Task statement:
The lines to extract begin at the one containing "index pip: (562, 330)" and run to the end of the listing; set them down exactly and alone.
*** Block opens ***
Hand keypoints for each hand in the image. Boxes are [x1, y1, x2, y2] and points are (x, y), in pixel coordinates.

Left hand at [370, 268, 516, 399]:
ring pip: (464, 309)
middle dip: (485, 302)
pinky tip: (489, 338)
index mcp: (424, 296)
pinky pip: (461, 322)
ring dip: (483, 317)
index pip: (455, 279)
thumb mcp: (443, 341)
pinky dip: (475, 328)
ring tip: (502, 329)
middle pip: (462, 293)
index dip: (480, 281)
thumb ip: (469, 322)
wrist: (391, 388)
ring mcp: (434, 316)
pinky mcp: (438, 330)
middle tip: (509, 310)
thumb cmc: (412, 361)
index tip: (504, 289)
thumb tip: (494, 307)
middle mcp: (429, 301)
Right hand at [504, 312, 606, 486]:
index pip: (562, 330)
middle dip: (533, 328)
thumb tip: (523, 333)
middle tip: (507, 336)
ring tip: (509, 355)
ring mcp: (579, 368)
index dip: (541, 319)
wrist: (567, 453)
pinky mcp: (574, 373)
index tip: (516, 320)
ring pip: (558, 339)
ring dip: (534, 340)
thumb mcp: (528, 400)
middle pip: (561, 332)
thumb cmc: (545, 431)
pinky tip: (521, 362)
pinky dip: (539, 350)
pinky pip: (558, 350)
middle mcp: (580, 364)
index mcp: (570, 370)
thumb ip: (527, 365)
*** Block closes ***
Answer to this exercise:
index pip: (562, 330)
middle dip: (533, 328)
thumb tip: (523, 333)
middle tip: (507, 336)
ring tip: (509, 355)
ring mcp: (579, 368)
index dip: (541, 319)
wrist: (567, 453)
pinky mcp: (574, 373)
index tip: (516, 320)
ring pip: (558, 339)
ring dip: (534, 340)
thumb mcp: (528, 400)
middle pip: (561, 332)
thumb cmc: (545, 431)
pinky tip: (521, 362)
pinky dip: (539, 350)
pinky pip: (558, 350)
middle mcp: (580, 364)
index mcp: (570, 370)
thumb ip: (527, 365)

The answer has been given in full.